MARKETS

Peabody's Australian operations slash costs

ABOUT $US110 million in lower coal pricing was more than offset by nearly $150 million in lower costs at Peabody Energy's Australian operations during the first quarter, split evenly between operational improvements and lower currency and fuel prices.

Lou Caruana
Peabody's Australian operations slash costs

Before hedging, Australian mining operations’ earnings increased $40.9 million to $61.9 million. Australian Mining adjusted EBITDA declined $26.3 million to a loss of $24.5 million in the first quarter, and includes $67.2 million in higher hedging losses versus the prior year.

First quarter Australian results also include about $25 million related to temporary overburden sequencing issues at the Coppabella mine in Queensland, along with mechanical related delays at the nearby North Goonyella mine, both of which have been resolved.

Excluding the impact of hedging, all Australian mines would have generated positive Adjusted EBITDA in the first quarter except for the contractor-operated Burton mine in Queensland.

Australian Mining revenues declined $63.6 million to $548.2 million, reflecting a 16% decline in revenues per ton, partly offset by a 7% increase in shipments.

Australian volumes totalled 8.8 million tonnes, including 3.8Mt of metallurgical coal at an average realised price of $89.14/t and 3.0Mt of export thermal coal at $57.64/t, with the remaining 2.0Mt delivered under domestic thermal contracts.

Australian costs per tonne declined 12%, reflecting sustainable cost reductions, lower fuel prices and the repeal of the carbon tax.

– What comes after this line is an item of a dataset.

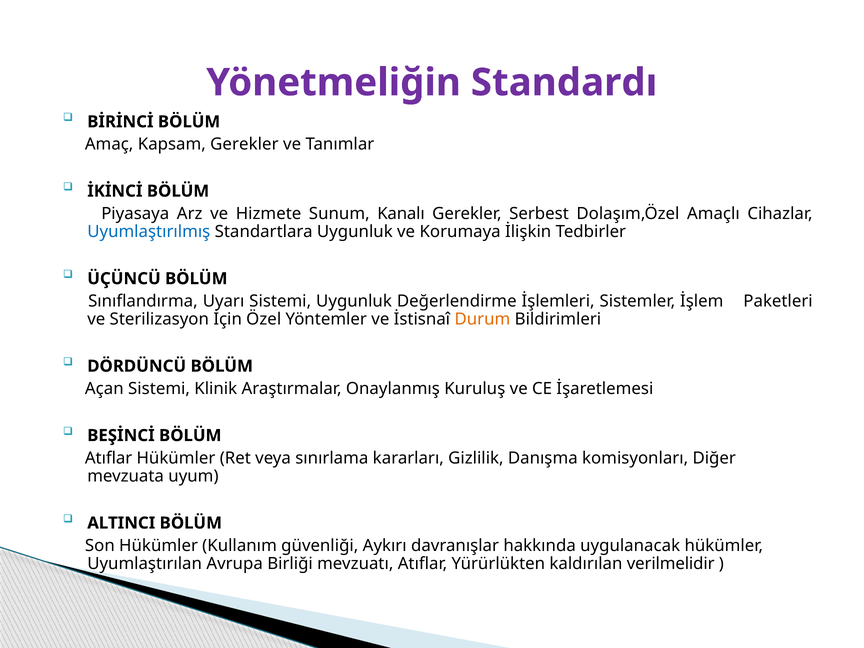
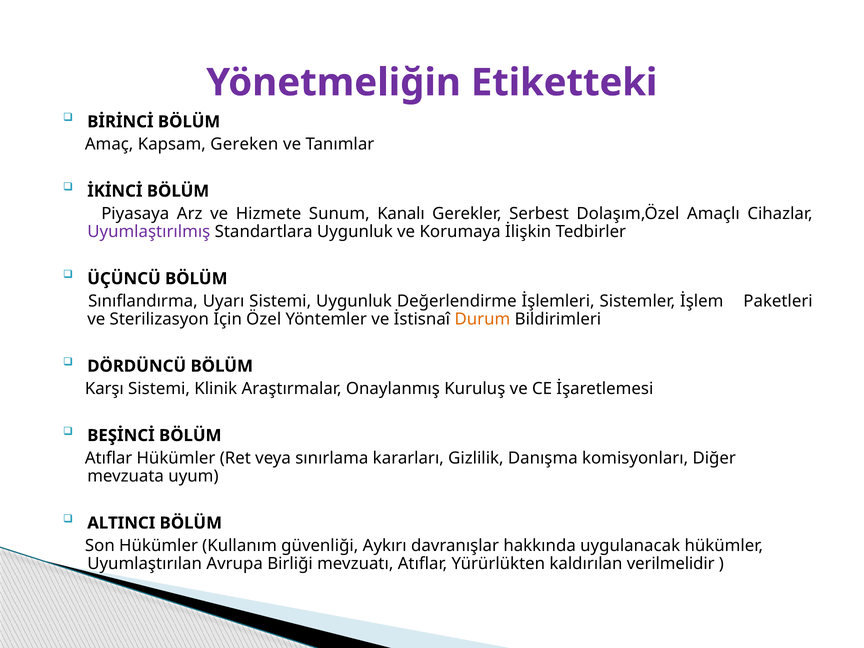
Standardı: Standardı -> Etiketteki
Kapsam Gerekler: Gerekler -> Gereken
Uyumlaştırılmış colour: blue -> purple
Açan: Açan -> Karşı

Peabody Energy president and CEO-Elect Glenn Kellow said: “In the face of market headwinds, Peabody's first quarter performance demonstrates the underlying strength of our business as ongoing cost improvements largely overcame lower coal prices and the impact of hedging.

“While our team has made considerable strides in driving down costs, we know we have further work to do, and we are implementing a wide range of initiatives to provide sustainable results and generate shareholder value.”

Turning to the whole group, first quarter revenues of $1.54 billion lead to Adjusted EBITDA of $166 million.

US Mining Adjusted EBITDA increased $1.5 million over the prior year to $254.1 million as cost reduction efforts offset the impact of lower Midwest realisations.

US Mining revenues of $965.0 million declined 2% from the prior year due to a greater mix of Southern Powder River Basin sales and lower realized pricing in the Midwest.

US costs per tonne declined 3% as a result of a greater mix of Western shipments, continued cost containment activities and the net benefit from lower fuel prices.

The company is progressing a strategic review of its portfolio of Australian tenements and is continuing to explore interest for US assets. Peabody has more than 7.5Bt of coal reserves, including about 3Bt not assigned to active mining operations, along with 500,000 acres of surface lands and other assets that are under evaluation.

The company is also evaluating options at its highest cost operation, the Burton mine, where the current contract-miner agreement expires in mid-2016.

“The Peabody team has clearly demonstrated its ability to improve performance in the face of extended market weakness,” Kellow said.

“With speed, focus and purpose, we are taking additional substantial measures with an emphasis on improving our platform across four primary areas of the business. These measures, combined with our portfolio exposure to key markets, provide Peabody multiple avenues for success now and in the future.”